I had trouble finding an entry point into these poems until I just took them as description - but a description in wch each sentence accumulates differently than they typically might in discursive paragraphs. A sentence describes something, the following sentence describes something else, the next something else again - & so on. Each sentence is quite full in & of itself & the sentences together, instead of focusing on details of a specified whole, refer to disparate details that the reader combines into an amorphous worldview. Take this, eg:
"
The Concise History of Painting
The cones and cubes of an ideal town
rise across the lake
of brown rumpled water
perfumed by egrets
and moths. And I fell asleep
briefly yesterday by the file cabinet
and had a dream, like a spasm.
Masses of clouds move sternly over
the ocean.
I suck on my violet duck.
I hit my spoon with the floor.
Call out to the
shadow of a saint
who has fallen under his horse.
"
The conceptual distance between each of these sentences is ambiguous.

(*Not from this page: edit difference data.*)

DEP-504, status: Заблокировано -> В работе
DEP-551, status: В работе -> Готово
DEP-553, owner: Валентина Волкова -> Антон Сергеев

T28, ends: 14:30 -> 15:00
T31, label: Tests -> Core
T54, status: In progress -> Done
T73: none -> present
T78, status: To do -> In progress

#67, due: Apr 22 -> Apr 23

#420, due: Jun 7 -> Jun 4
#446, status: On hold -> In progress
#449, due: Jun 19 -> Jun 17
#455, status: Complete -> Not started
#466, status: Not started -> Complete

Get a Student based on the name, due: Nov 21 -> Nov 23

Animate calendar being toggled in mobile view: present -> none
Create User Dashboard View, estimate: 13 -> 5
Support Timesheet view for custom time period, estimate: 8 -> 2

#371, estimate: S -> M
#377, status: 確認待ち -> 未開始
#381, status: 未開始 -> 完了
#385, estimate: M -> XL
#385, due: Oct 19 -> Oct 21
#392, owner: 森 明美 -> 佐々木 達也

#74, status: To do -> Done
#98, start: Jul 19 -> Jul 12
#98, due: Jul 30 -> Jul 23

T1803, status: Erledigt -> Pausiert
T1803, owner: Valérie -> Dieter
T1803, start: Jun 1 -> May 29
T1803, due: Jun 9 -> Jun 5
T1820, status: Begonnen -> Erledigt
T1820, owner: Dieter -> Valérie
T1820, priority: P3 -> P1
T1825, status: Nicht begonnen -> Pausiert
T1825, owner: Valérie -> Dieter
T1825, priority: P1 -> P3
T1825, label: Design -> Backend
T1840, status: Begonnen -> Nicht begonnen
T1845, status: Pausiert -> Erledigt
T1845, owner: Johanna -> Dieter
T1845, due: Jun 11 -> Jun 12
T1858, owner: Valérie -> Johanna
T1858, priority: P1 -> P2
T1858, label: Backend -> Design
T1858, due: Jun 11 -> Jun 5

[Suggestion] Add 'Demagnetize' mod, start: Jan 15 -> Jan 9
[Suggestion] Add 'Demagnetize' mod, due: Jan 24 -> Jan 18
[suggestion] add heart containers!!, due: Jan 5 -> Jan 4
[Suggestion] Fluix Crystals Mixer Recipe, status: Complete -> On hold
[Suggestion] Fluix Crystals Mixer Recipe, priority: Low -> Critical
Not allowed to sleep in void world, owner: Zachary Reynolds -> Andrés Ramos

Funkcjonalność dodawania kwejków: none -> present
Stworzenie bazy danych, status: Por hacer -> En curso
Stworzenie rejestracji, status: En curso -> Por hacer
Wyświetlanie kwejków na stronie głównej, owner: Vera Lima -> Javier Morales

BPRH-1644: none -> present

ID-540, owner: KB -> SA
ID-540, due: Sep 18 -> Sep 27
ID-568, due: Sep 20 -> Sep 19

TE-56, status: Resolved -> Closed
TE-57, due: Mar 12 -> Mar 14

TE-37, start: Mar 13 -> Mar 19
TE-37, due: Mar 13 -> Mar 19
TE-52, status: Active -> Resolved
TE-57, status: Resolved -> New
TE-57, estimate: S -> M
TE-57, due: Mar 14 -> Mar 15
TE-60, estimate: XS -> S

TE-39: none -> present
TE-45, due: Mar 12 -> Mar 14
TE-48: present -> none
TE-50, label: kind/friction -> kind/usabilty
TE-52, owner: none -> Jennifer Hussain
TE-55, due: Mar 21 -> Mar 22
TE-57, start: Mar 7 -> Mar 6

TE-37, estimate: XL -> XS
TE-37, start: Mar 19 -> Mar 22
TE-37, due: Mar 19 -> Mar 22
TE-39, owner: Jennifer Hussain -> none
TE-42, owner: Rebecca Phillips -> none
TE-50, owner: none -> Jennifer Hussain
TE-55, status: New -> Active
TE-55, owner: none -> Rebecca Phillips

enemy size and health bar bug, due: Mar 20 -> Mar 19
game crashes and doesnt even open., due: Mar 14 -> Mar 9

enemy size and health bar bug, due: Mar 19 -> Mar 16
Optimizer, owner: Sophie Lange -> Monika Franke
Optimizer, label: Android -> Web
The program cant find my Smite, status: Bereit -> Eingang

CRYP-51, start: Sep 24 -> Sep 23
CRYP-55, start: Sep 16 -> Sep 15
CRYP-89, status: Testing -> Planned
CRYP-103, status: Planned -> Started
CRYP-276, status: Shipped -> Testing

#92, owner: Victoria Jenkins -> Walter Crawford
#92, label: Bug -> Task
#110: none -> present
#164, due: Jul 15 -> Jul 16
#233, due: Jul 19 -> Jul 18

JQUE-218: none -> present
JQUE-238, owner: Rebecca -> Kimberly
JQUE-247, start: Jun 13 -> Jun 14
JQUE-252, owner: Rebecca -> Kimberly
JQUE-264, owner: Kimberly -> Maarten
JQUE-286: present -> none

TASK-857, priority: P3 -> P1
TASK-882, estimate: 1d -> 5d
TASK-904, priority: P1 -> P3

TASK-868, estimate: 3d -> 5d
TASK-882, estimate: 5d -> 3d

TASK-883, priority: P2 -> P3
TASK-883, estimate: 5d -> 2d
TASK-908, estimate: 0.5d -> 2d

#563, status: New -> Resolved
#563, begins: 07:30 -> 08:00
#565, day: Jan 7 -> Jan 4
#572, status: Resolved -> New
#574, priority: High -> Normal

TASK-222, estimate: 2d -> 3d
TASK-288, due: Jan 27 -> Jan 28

The 1st sentence cd be a description of a painting. The 2nd, b/c it describes an experience that "I" had may be autobiographical or not. The title implies possible references to paintings, the "I" implies 1st person - but they cd be both or neither. The sentences might form a narrative or they might be describing events far removed in time & place. As Jordan Davis' review on the back cover reads: "it is the unmoving objects that do the striking when there's a collision".